> _PROBLEM TO WORK ON_:
Leave the images aside and output every entry exactly.

> _DATA_:
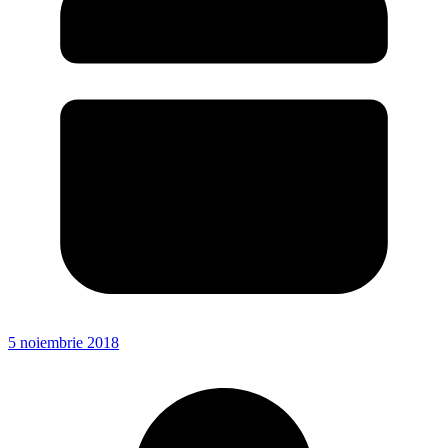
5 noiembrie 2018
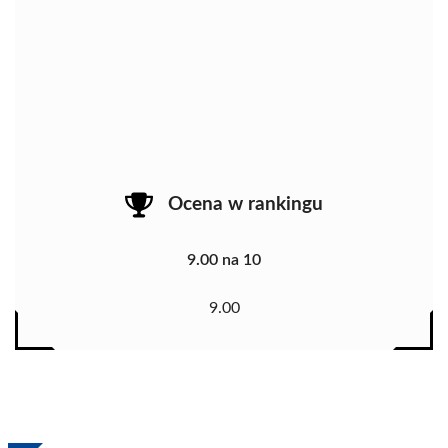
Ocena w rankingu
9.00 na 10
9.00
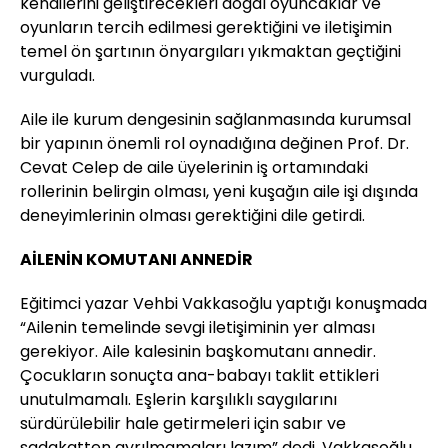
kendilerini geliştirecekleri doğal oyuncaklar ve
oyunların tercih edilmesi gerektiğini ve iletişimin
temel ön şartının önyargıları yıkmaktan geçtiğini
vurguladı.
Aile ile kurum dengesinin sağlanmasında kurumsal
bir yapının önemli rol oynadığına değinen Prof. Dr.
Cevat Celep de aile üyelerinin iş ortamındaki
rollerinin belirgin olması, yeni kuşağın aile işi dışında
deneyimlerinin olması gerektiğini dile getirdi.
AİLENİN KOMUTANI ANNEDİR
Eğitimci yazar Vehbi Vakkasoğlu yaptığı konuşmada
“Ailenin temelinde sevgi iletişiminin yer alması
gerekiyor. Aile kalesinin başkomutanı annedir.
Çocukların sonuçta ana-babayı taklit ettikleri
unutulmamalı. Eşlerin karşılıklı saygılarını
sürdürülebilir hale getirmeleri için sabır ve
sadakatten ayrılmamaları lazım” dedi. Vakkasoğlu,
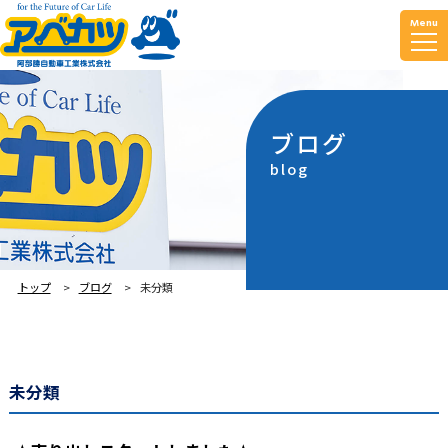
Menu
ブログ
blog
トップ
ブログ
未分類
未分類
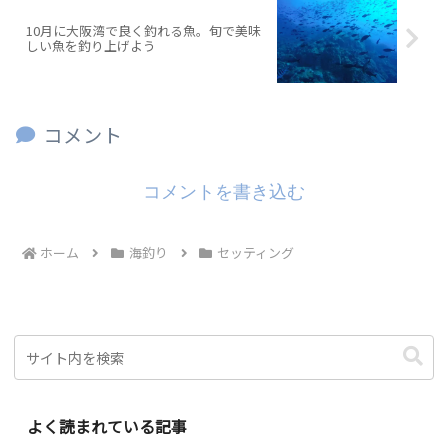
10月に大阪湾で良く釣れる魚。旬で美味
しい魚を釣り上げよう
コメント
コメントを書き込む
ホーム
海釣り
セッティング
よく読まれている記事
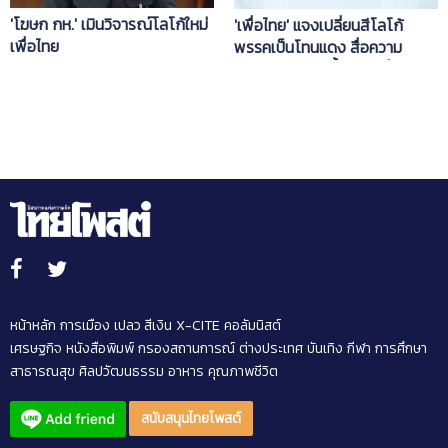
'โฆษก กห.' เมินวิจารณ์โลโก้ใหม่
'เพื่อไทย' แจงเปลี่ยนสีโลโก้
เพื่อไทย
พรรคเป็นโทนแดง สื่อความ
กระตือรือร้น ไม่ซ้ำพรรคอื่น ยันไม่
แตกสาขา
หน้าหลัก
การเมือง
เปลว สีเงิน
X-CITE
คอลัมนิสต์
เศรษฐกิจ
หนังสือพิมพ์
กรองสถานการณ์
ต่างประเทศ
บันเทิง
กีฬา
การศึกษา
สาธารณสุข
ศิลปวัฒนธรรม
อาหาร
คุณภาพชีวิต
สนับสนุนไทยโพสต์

> _RESULT OF THE EXERCISE_:
5 noiembrie 2018
Ocena w rankingu
9.00 na 10
9.00
kendilerini geliştirecekleri doğal oyuncaklar ve
oyunların tercih edilmesi gerektiğini ve iletişimin
temel ön şartının önyargıları yıkmaktan geçtiğini
vurguladı.
Aile ile kurum dengesinin sağlanmasında kurumsal
bir yapının önemli rol oynadığına değinen Prof. Dr.
Cevat Celep de aile üyelerinin iş ortamındaki
rollerinin belirgin olması, yeni kuşağın aile işi dışında
deneyimlerinin olması gerektiğini dile getirdi.
AİLENİN KOMUTANI ANNEDİR
Eğitimci yazar Vehbi Vakkasoğlu yaptığı konuşmada
“Ailenin temelinde sevgi iletişiminin yer alması
gerekiyor. Aile kalesinin başkomutanı annedir.
Çocukların sonuçta ana-babayı taklit ettikleri
unutulmamalı. Eşlerin karşılıklı saygılarını
sürdürülebilir hale getirmeleri için sabır ve
sadakatten ayrılmamaları lazım” dedi. Vakkasoğlu,
Menu
ブログ
blog
トップ
ブログ
未分類
未分類
10月に大阪湾で良く釣れる魚。旬で美味
しい魚を釣り上げよう
コメント
コメントを書き込む
ホーム
海釣り
セッティング
よく読まれている記事
'โฆษก กห.' เมินวิจารณ์โลโก้ใหม่
'เพื่อไทย' แจงเปลี่ยนสีโลโก้
เพื่อไทย
พรรคเป็นโทนแดง สื่อความ
กระตือรือร้น ไม่ซ้ำพรรคอื่น ยันไม่
แตกสาขา
หน้าหลัก
การเมือง
เปลว สีเงิน
X-CITE
คอลัมนิสต์
เศรษฐกิจ
หนังสือพิมพ์
กรองสถานการณ์
ต่างประเทศ
บันเทิง
กีฬา
การศึกษา
สาธารณสุข
ศิลปวัฒนธรรม
อาหาร
คุณภาพชีวิต
สนับสนุนไทยโพสต์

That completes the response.